奥野氏によると、同社は約2年前からビットコイン・トレジャリー戦略として資金調達を繰り返し、これまでに5000億円を超える資金を調達して、バランスシート上に5000億円弱相当のビットコインを積み上げてきました。数量ベースでは4万3000BTCで上場企業として世界第3位、国内では最大の保有量とされています。

実装は3段階で描かれています。フェーズ1はビットコインを裏付けとした利回り4〜6%程度の優先株・社債の発行、フェーズ2はセキュリティトークンやJPYCによる決済を用いた利払い頻度の引き上げ、フェーズ3は流動性を付与してセカンダリー市場を形成する段階です。

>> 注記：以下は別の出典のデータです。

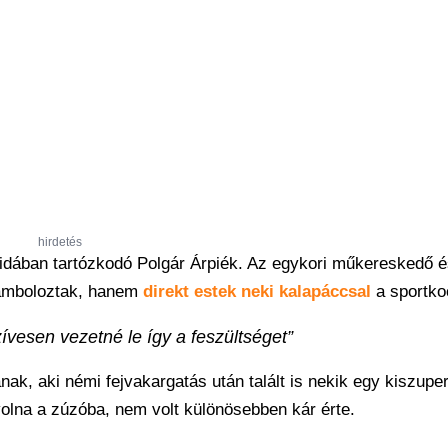
hirdetés
dában tartózkodó Polgár Árpiék. Az egykori műkereskedő é
ramboloztak, hanem
direkt estek neki kalapáccsal
a sportko
ívesen vezetné le így a feszültséget”
ak, aki némi fejvakargatás után talált is nekik egy kiszuper
volna a zúzóba, nem volt különösebben kár érte.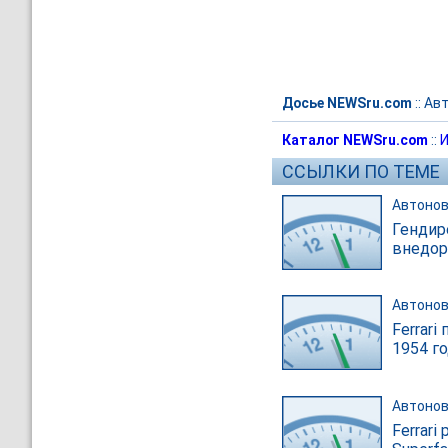
Досье NEWSru.com
::
Ав
Каталог NEWSru.com
::
И
ССЫЛКИ ПО ТЕМЕ
Автонов
Гендир
внедор
Автонов
Ferrari
1954 г
Автонов
Ferrar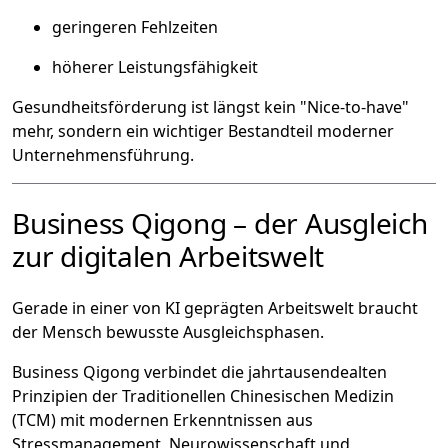
geringeren Fehlzeiten
höherer Leistungsfähigkeit
Gesundheitsförderung ist längst kein "Nice-to-have"
mehr, sondern ein wichtiger Bestandteil moderner
Unternehmensführung.
Business Qigong – der Ausgleich
zur digitalen Arbeitswelt
Gerade in einer von KI geprägten Arbeitswelt braucht
der Mensch bewusste Ausgleichsphasen.
Business Qigong verbindet die jahrtausendealten
Prinzipien der Traditionellen Chinesischen Medizin
(TCM) mit modernen Erkenntnissen aus
Stressmanagement, Neurowissenschaft und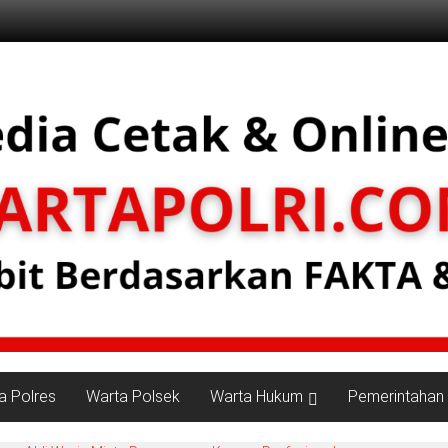
a Polres
Warta Polsek
Warta Hukum
Pemerintahan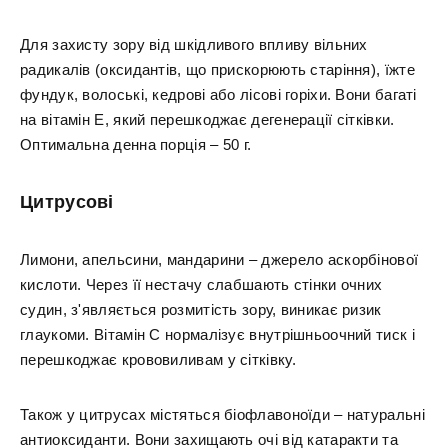
Для захисту зору від шкідливого впливу вільних
радикалів (оксидантів, що прискорюють старіння), їжте
фундук, волоські, кедрові або лісові горіхи. Вони багаті
на вітамін Е, який перешкоджає дегенерації сітківки.
Оптимальна денна порція – 50 г.
Цитрусові
Лимони, апельсини, мандарини – джерело аскорбінової
кислоти. Через її нестачу слабшають стінки очних
судин, з'являється розмитість зору, виникає ризик
глаукоми. Вітамін С нормалізує внутрішньоочний тиск і
перешкоджає крововиливам у сітківку.
Також у цитрусах містяться біофлавоноїди – натуральні
антиоксиданти. Вони захищають очі від катаракти та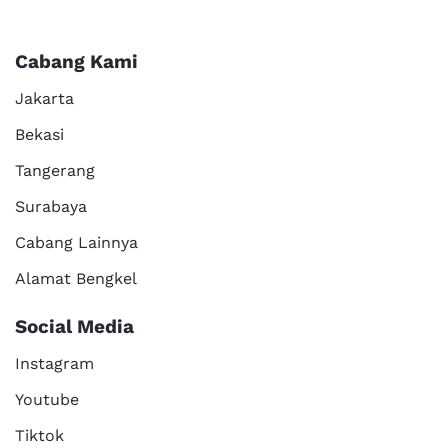
Cabang Kami
Jakarta
Bekasi
Tangerang
Surabaya
Cabang Lainnya
Alamat Bengkel
Social Media
Instagram
Youtube
Tiktok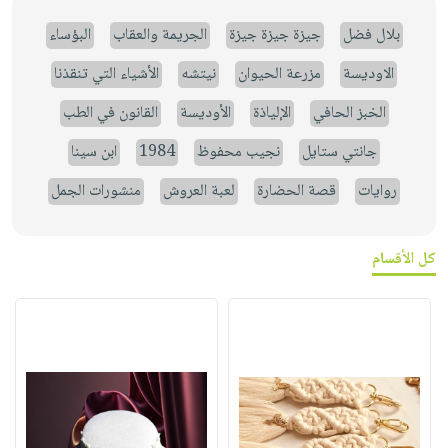
بلال فضل
جيزة جيزة جيزة
الجريمة والعقاب
البؤساء
الاوديسة
مزرعة الحيوان
نيتشه
الأشياء التي تنقذنا
الخبز الحافي
الإلياذة
الأوديسة
القانون في الطب
جانتي ستايل
نجيب محفوظ
1984
ابن سينا
روايات
قصة الحضارة
لعبة العروش
منشورات الجمل
كل الأقسام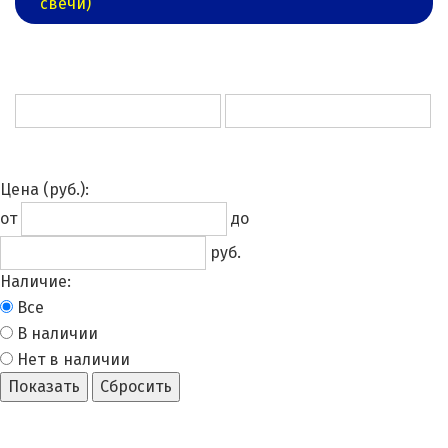
свечи)
Цена
(руб.)
:
от
до
руб.
Наличие:
Все
В наличии
Нет в наличии
Показать
Сбросить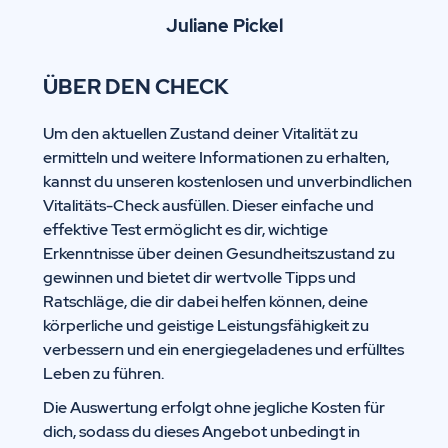
Juliane Pickel
ÜBER DEN CHECK
Um den aktuellen Zustand deiner Vitalität zu
ermitteln und weitere Informationen zu erhalten,
kannst du unseren kostenlosen und unverbindlichen
Vitalitäts-Check ausfüllen. Dieser einfache und
effektive Test ermöglicht es dir, wichtige
Erkenntnisse über deinen Gesundheitszustand zu
gewinnen und bietet dir wertvolle Tipps und
Ratschläge, die dir dabei helfen können, deine
körperliche und geistige Leistungsfähigkeit zu
verbessern und ein energiegeladenes und erfülltes
Leben zu führen.
Die Auswertung erfolgt ohne jegliche Kosten für
dich, sodass du dieses Angebot unbedingt in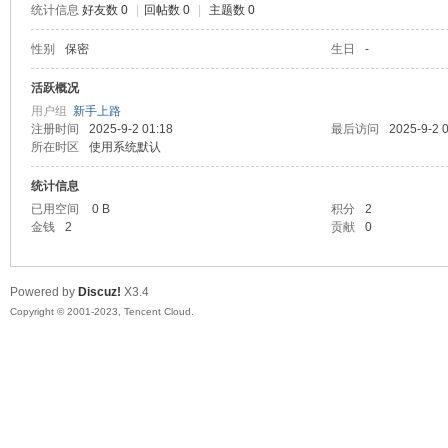
统计信息
好友数 0
|
回帖数 0
|
主题数 0
sc
性别
保密
生日
-
活跃概况
用户组
新手上路
注册时间
2025-9-2 01:18
最后访问
2025-9-2 
所在时区
使用系统默认
统计信息
已用空间
0 B
积分
2
金钱
2
贡献
0
uz!
Powered by
Discuz!
X3.4
Copyright © 2001-2023, Tencent Cloud.
Bo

奥野氏は、米ストラテジー(旧マイクロストラテジー)が月2回配当の優先株「STRC」を発行し、ストライブも日割り配当の優先株を発行済みである点に触れ、米国が決済ルールの違いから実現できていることをトークン化で日本にも実装したいとしています。

リスク管理について奥野氏は、ビットコインが過去に高値から7〜8割の下落を経てきた変動の大きい資産である点を踏まえ、レバレッジを純資産の10〜20%程度に抑え、現時点ではビットコインがさらに8割下落しない限り裏付け資産でカバーできる設計だと説明しました。配当原資は価格変動に左右されないよう、新設する金融プラットフォームの手数料収益など事業収益で賄う方針です。

小村氏も金融資産額と投資経験に基づく基準を設けて適合性の原則を徹底するとしており、構想の実現度は今後1年の進捗が試金石となりそうです。